■ What the exercise asks ■
Once you find the line with "8月7日「お盆week‼︎2日目」" in the entries below, return exactly every line from it through the line with "5 Alltagstipps zum Wohlfühlen &".

Entries taken from a collection
☆ ☆ ☆

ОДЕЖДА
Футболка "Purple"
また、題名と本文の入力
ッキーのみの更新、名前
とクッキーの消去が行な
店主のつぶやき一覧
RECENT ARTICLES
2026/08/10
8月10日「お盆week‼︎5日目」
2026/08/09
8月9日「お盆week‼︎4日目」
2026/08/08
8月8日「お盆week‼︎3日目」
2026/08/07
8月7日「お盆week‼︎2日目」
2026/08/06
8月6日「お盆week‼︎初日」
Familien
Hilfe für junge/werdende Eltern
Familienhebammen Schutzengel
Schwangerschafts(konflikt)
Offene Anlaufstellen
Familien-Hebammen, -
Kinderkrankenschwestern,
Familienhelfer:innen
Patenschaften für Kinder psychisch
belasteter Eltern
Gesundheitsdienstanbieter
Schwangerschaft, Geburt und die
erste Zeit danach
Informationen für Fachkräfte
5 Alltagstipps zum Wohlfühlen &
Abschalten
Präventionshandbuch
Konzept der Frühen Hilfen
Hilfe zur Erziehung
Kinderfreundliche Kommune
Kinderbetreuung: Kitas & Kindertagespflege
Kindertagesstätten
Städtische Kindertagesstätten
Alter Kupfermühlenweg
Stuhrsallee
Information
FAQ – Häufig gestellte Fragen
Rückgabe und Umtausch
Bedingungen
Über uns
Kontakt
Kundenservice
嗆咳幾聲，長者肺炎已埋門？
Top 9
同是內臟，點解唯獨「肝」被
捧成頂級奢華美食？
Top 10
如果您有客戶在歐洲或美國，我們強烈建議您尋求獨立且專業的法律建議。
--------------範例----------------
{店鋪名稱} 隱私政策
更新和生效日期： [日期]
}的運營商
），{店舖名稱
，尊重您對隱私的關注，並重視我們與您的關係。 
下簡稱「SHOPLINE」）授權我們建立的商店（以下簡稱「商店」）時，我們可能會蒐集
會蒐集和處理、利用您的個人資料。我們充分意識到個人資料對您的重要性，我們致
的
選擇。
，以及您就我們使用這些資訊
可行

☆ ☆ ☆

■ Answer ■
8月7日「お盆week‼︎2日目」
2026/08/06
8月6日「お盆week‼︎初日」
Familien
Hilfe für junge/werdende Eltern
Familienhebammen Schutzengel
Schwangerschafts(konflikt)
Offene Anlaufstellen
Familien-Hebammen, -
Kinderkrankenschwestern,
Familienhelfer:innen
Patenschaften für Kinder psychisch
belasteter Eltern
Gesundheitsdienstanbieter
Schwangerschaft, Geburt und die
erste Zeit danach
Informationen für Fachkräfte
5 Alltagstipps zum Wohlfühlen &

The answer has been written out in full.